▶ **Excerpt**:
# Accountability for the Media?



## southdakbearfan (Oct 11, 2004)

Is there any journalistic integrity left in this country? When will there be some accountability, for both sides. People who call themselves journalist should be ashamed of what goes on. I mean stories printed, only to find out to be forgeries or inaccurate, which the story of them being a forgery, or inaccurate, or whatever is about a 5 sc blip, whereas the original story was a headline for a week. I am so sick and tired of the media trying to affect elections and politics in this country, also the 527 orgs and their stupid ads on TV, for both sides. This I believe is the most gross abuse of the first amendment and abuse of elections in the nation.


----------



## sdeprie (May 1, 2004)

Dream on, my friend. We must always practice that old adage, "Let the buyer beware." In this case let the reader beware. Just because it gets printed, that doesn't make it a fact.


----------



## tail chaser (Sep 24, 2004)

No matter what side of the fence you are on the pasture is still full of crap!

TC


----------



## sdeprie (May 1, 2004)

TC, we have disagreed in the past, but we will agree on this one.


----------



## jamartinmg2 (Oct 7, 2004)

I think if I would have seen one more political ad I would have had to been fit for a straight jacket. Here in MN Bush and Kerry spent millions of $$$ running political ads being as MN was one of the so-called "battleground" states. Thankfully it is over.


----------



## southdakbearfan (Oct 11, 2004)

I did think of one good thing on this, with all the political ads I recieved in the mail, I won't have to burn wood in the fireplace for a month.

Actually recieved 25 in one day.


----------

▶ **To do**:
1) In the forum thread on media accountability, rewrite the post beginning "Is there any journalistic integrity left" as a shorter paragraph that keeps its main complaints.
2) Answer these questions from the forum thread on media accountability:
(a) In which state did Bush and Kerry spend millions on political ads?
(b) How many political mailers did one poster receive in a single day?
(c) What old adage does sdeprie say we must always practice?

▶ **Entries provided**:
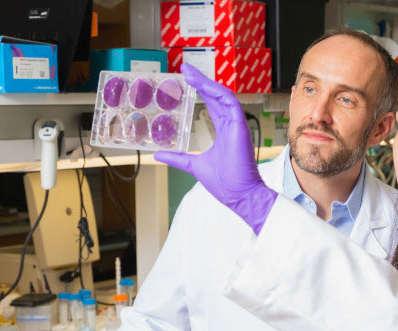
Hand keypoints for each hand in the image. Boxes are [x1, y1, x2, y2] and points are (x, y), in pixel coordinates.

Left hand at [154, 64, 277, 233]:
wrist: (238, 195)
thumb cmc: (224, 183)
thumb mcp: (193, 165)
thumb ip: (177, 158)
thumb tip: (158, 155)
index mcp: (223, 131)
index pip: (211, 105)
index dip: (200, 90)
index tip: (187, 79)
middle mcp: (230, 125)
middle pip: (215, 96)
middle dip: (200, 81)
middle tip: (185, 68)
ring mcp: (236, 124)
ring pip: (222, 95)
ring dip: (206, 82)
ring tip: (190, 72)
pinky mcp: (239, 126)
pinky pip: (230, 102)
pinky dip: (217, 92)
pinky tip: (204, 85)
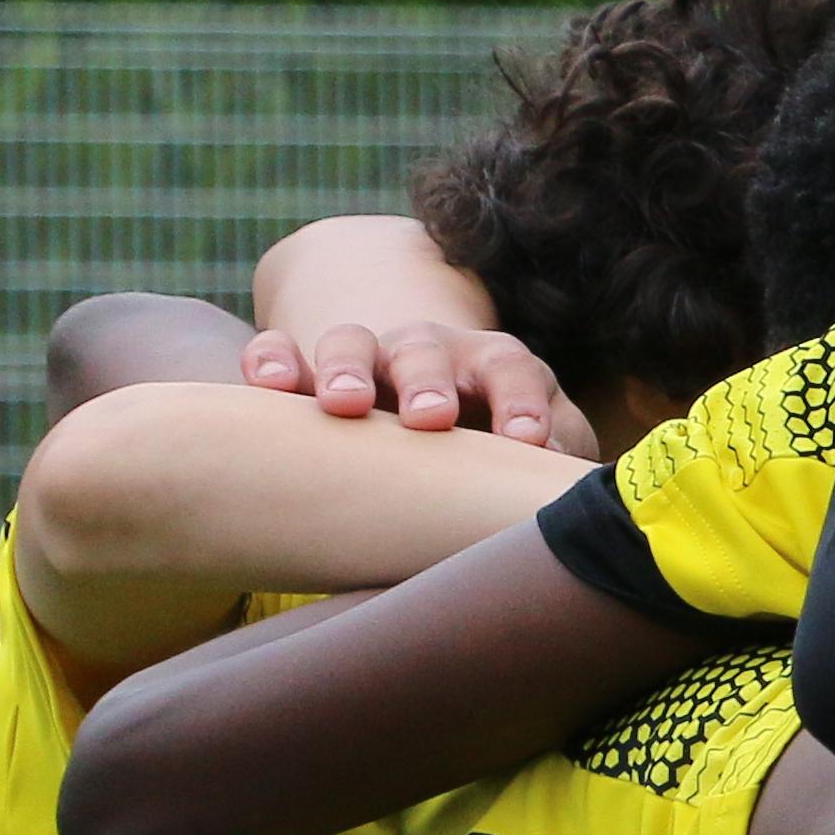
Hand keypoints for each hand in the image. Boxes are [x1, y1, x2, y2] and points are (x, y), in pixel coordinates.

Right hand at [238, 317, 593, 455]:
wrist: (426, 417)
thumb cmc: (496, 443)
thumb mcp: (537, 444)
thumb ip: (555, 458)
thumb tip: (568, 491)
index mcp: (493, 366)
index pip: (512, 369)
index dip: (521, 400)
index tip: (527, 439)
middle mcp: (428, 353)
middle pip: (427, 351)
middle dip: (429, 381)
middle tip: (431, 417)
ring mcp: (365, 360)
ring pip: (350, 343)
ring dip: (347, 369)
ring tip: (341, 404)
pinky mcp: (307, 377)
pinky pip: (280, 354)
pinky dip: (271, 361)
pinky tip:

...

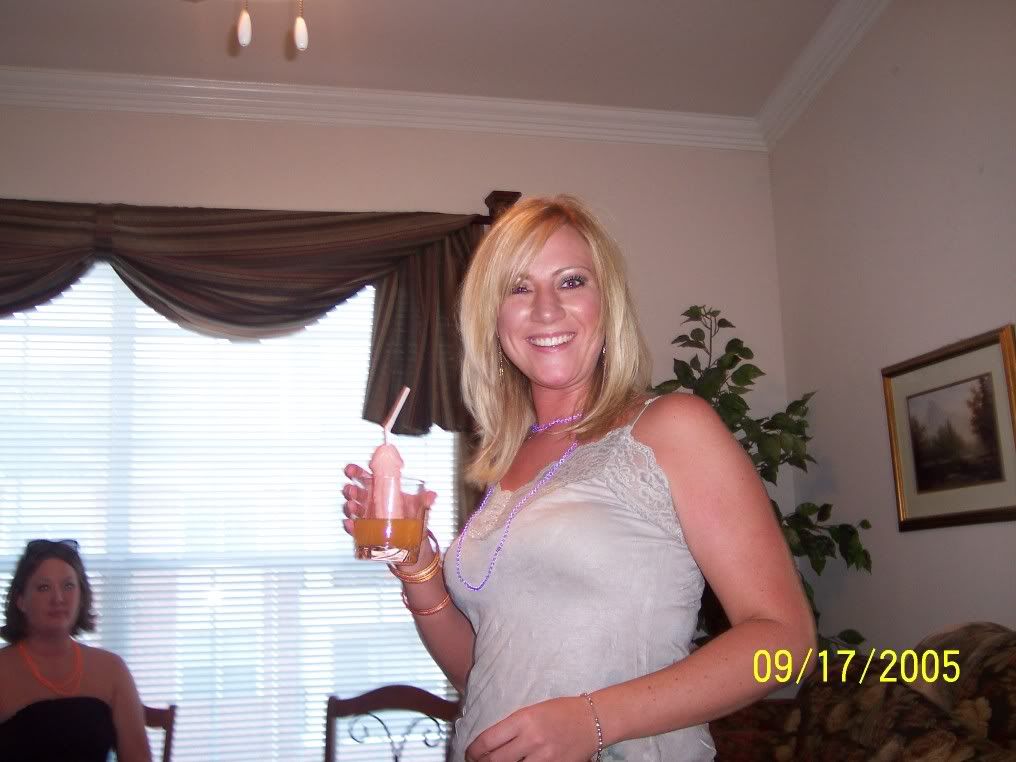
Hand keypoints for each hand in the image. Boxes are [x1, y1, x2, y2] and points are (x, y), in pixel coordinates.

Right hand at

▶ **Solution list**:
1) The poster asks whether any journalistic integrity remains and when both sides will be held accountable. Stories later shown to be forgeries or inaccurate get headlines for a week, while the correction gets about a five-second blip. The poster is tired of the media trying to sway elections and politics, and of the 527 organizations' TV ads for both sides. The poster calls this the grossest abuse of the First Amendment and of elections in the nation.

2)
(a) Minnesota (MN)
(b) 25
(c) "Let the buyer beware."